401K vs Roth IRA – Which Should You Invest In?

by kristine on November 3, 2011

The Roth IRA vs 401K Debate

There are many factors to consider when determining whether to invest in a 401k vs a Roth IRA.  Both retirement plans have benefits to offer. If your budget allows, it is best to invest in both a 401k through your employer and a Roth IRA on your own. However, that is not financially feasible for many people, so you may find yourself wondering whether one is better than the other.

A Quick Primer on the 401K

Most people are familiar with 401K plans, a retirement plan offered by many employers. With a 401K, you get to elect a percentage of your salary to save and invest, and that part of your salary goes into your 401k before it is taxed, which helps reduce the taxes you pay on your income tax return.

Historically, companies have often matched the amount you save for retirement. For example, if you invested four percent of your salary into your 401k, your company might also contribute four percent on your behalf. Financial planners often refer to the company match as “free money” because it is compensation that your employer is providing above and beyond your regular salary.

While traditionally 401K plans have been pre-tax, some companies also allow after-tax contributions or even Roth 401K options.

How a Roth IRA is Different

A Roth IRA is a little different than the traditional employer sponsored retirement plan. A Roth IRA is a retirement account you set up on your own, with an initial deposit and then a regular contribution which you determine. You need to have earned income in order to contribute to a Roth IRA, even though it’s not an employer sponsored account.

The money you put into a Roth IRA is already taxed, so you don’t get an immediate tax benefit like you do with a 401K. However, one of the greatest features of the Roth IRA is that you will not have to pay tax on withdrawals from your Roth IRA, as long as the distribution is “qualified”.

However, another benefit of the Roth IRA is that you can take out any contributions that you have made without taxes or penalties. So, if you have a balance in your Roth IRA of $30,000, and $24,000 of that is based on contributions you have made, you can take the full $24,000 out at any time without penalty. You can’t withdraw the earnings until you reach age 59-1/2, but you always have access to your contributions.

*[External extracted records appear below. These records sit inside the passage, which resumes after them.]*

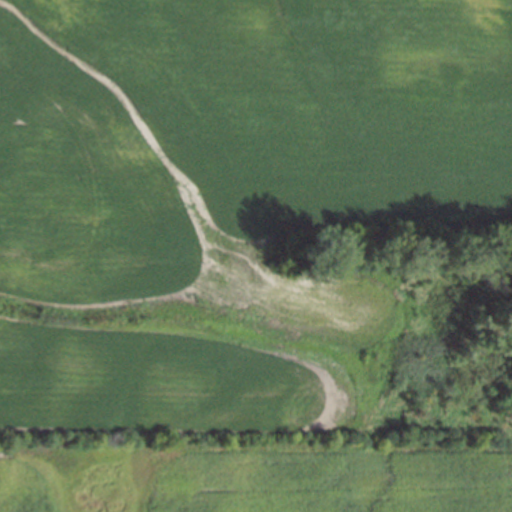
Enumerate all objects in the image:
crop: (222, 189)
crop: (260, 483)
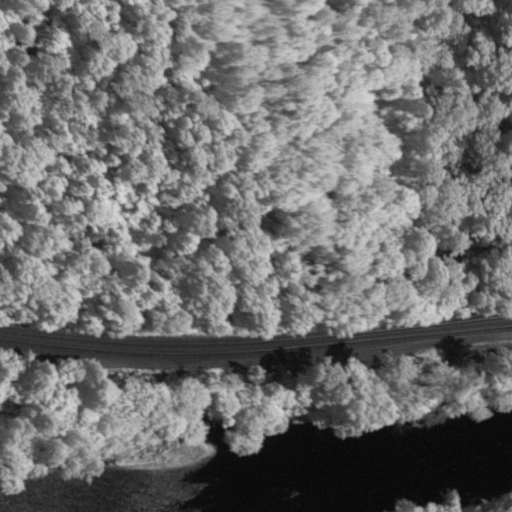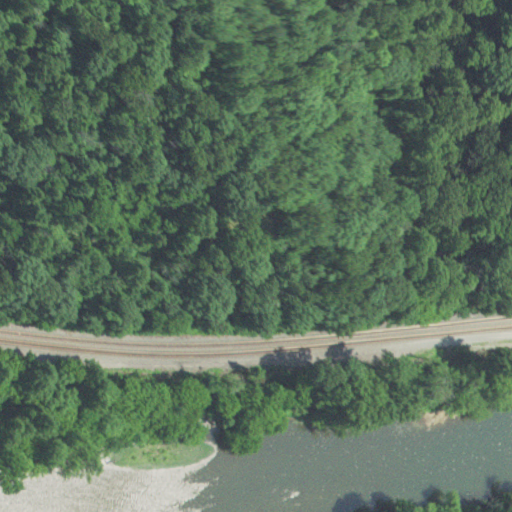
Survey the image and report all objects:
railway: (256, 344)
road: (256, 359)
river: (314, 474)
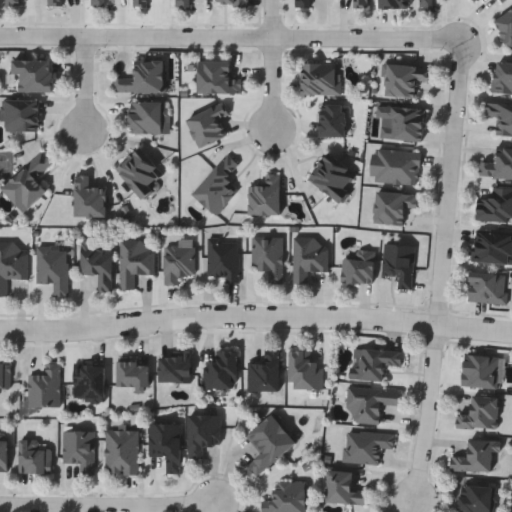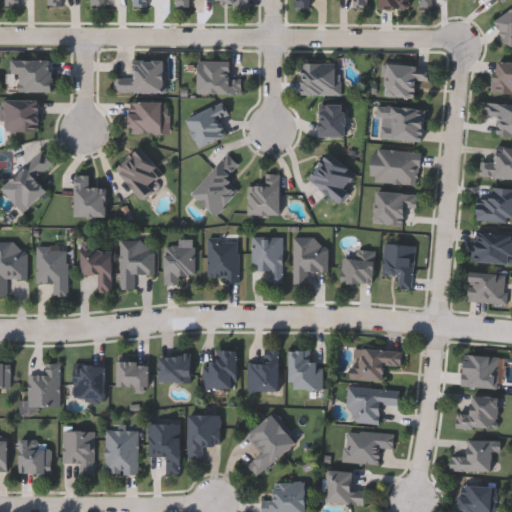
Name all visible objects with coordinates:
building: (494, 0)
building: (494, 1)
building: (11, 2)
building: (53, 2)
building: (97, 2)
building: (138, 2)
building: (230, 2)
building: (13, 3)
building: (55, 3)
building: (99, 3)
building: (140, 3)
building: (182, 3)
building: (232, 3)
building: (302, 3)
building: (360, 3)
building: (426, 3)
building: (184, 4)
building: (305, 4)
building: (362, 4)
building: (394, 4)
building: (428, 4)
building: (396, 5)
road: (270, 19)
building: (505, 26)
building: (506, 27)
road: (231, 37)
building: (33, 74)
building: (36, 76)
building: (502, 77)
building: (142, 78)
building: (216, 78)
building: (320, 78)
building: (218, 79)
building: (403, 79)
building: (503, 79)
building: (144, 80)
building: (322, 80)
building: (406, 81)
road: (83, 89)
road: (271, 89)
building: (21, 115)
building: (500, 116)
building: (23, 117)
building: (146, 117)
building: (501, 118)
building: (148, 119)
building: (332, 120)
building: (335, 121)
building: (402, 123)
building: (207, 124)
building: (405, 125)
building: (210, 126)
building: (498, 164)
building: (499, 165)
building: (395, 166)
building: (397, 168)
building: (140, 172)
building: (142, 174)
building: (333, 177)
building: (335, 179)
building: (28, 182)
building: (30, 184)
road: (454, 184)
building: (217, 185)
building: (219, 187)
building: (265, 196)
building: (267, 198)
building: (88, 199)
building: (90, 200)
building: (495, 205)
building: (393, 206)
building: (496, 207)
building: (395, 208)
building: (492, 246)
building: (493, 248)
building: (266, 256)
building: (307, 258)
building: (222, 259)
building: (269, 259)
building: (309, 260)
building: (224, 261)
building: (135, 262)
building: (178, 262)
building: (398, 263)
building: (11, 264)
building: (137, 264)
building: (180, 264)
building: (98, 265)
building: (400, 265)
building: (12, 267)
building: (358, 267)
building: (52, 268)
building: (100, 268)
building: (360, 269)
building: (55, 270)
building: (487, 287)
building: (489, 289)
road: (256, 321)
building: (373, 362)
building: (375, 364)
building: (175, 369)
building: (221, 369)
building: (177, 370)
building: (224, 371)
building: (303, 371)
building: (479, 371)
building: (264, 373)
building: (306, 373)
building: (482, 373)
building: (133, 374)
building: (266, 375)
building: (4, 376)
building: (135, 376)
building: (5, 377)
building: (89, 382)
building: (91, 384)
building: (44, 386)
building: (46, 389)
building: (369, 402)
building: (371, 404)
building: (479, 413)
building: (482, 415)
road: (434, 419)
building: (203, 433)
building: (205, 435)
building: (269, 442)
building: (166, 444)
building: (271, 445)
building: (168, 446)
building: (365, 446)
building: (367, 448)
building: (78, 450)
building: (81, 452)
building: (121, 452)
building: (123, 453)
building: (3, 455)
building: (34, 456)
building: (4, 457)
building: (475, 457)
building: (36, 458)
building: (478, 459)
building: (345, 487)
building: (347, 489)
building: (286, 498)
building: (288, 498)
building: (477, 498)
building: (480, 499)
road: (106, 506)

Once you reach age 59 1/2 and your Roth IRA has been in existence for at least five years, then you can withdraw contributions and earnings without paying any taxes or penalties.

Which One is Right For You?  How About Both…

So which retirement account is best for you?  With profits dwindling and the cost of running a business growing, many companies are taking away the matching 401k contribution, making 401K plans less appealing than they have been. On the other hand, 401K plans make saving easy since the money comes right out of your paycheck, and they do offer valuable tax deferral so they can still be beneficial even if you don’t get a company match.

Roth IRAs are very flexible – thanks to the rule that allows you to take your contributions out at any time without paying any taxes or penalties – which makes them great not only for saving for retirement but for other financial goals as well.  Many people use Roth IRAs to save for their first home, to pay for college, or even as their emergency fund.  And the tax free withdrawals (for qualified distributions) is hard to pass up, making Roth IRAs valuable investment vehicles as well.

In fact, both plans have many benefits, and you may benefit from having both types of accounts instead of choosing just one.  With tax laws constantly changing a strategy you might consider is to keep your 401k in place, but open a Roth IRA as well.  This will allow you to diversify your portfolio from a tax standpoint (just like you do to reduce investment risk), and also provides different options for how to manage your money and when to withdraw it after you retire.

If you cannot do both, and are unsure of which plan is best for you, talk to a financial planner. A qualified professional can help you decide the 401k vs Roth IRA dilemma.